[ИЗВЛЕЧЁННЫЙ ТЕКСТ]

-=-=-=-=-

# Вопросы-ответы > Психологические консультации >  Что делать с вожделением?

## Вячеслав В.Ч.

Харе Кришна!
Примите мои смиренные поклоны, вся слава Шриле Прабхупаде!
Мне нужна помощь, это очень важный вопрос для меня, но я боюсь задавать его старшим преданным лично - не хочу ломать их отношение ко мне.
  Дело в том, что я брахмачари по возрасту, то есть мне нет 25 лет. Я уже год живу в брахмачари ашраме. В целом, все было отлично, особенно месяц назад. Духовное обучение, садху санга, много служения и прочее. За этот год я сильно изменился: стал серьезней, разумней, умней, физически сильнее и самое главное - я перестал думать о девушках, я находился в достаточной изоляции от них и просто, как-то забыл о них, я даже чувствовал, как семя движется вверх! Вообщем я изменился.

-=-=-=-=-

[ИСХОДНЫЕ СТРОКИ]
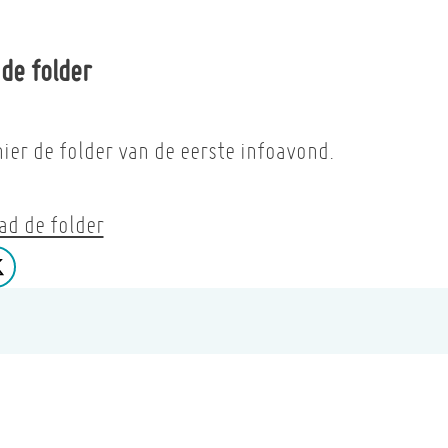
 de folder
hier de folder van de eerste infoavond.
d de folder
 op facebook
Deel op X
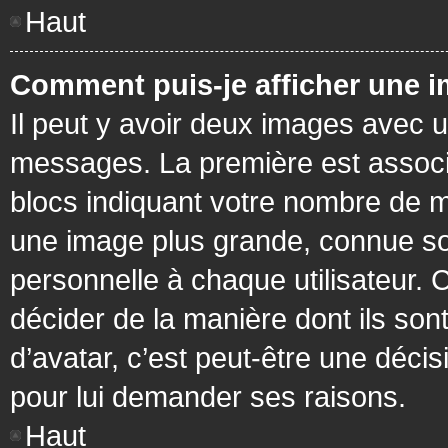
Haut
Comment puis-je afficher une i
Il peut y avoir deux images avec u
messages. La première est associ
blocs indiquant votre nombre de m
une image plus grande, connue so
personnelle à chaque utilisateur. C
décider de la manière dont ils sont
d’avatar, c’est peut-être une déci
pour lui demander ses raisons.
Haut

-=-=-=-=-

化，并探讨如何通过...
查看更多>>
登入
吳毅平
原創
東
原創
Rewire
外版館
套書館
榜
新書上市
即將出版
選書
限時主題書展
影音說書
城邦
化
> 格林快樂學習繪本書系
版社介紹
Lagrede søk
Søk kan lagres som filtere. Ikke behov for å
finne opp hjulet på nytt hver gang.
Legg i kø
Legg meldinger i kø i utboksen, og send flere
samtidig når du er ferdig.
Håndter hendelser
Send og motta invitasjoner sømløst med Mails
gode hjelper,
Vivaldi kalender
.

-=-=-=-=-

[ЦЕЛЬ ЗАДАНИЯ]
Ответьте, пожалуйста, на вопросы по тексту о вожделении:
1. Сколько времени автор живёт в брахмачари ашраме?
2. Кому автор боится задавать свой вопрос лично?
3. Сколько лет автору, по его словам?

[ПОЛЕ ОТВЕТА]
1. Год.
2. Старшим преданным.
3. Ему нет 25 лет.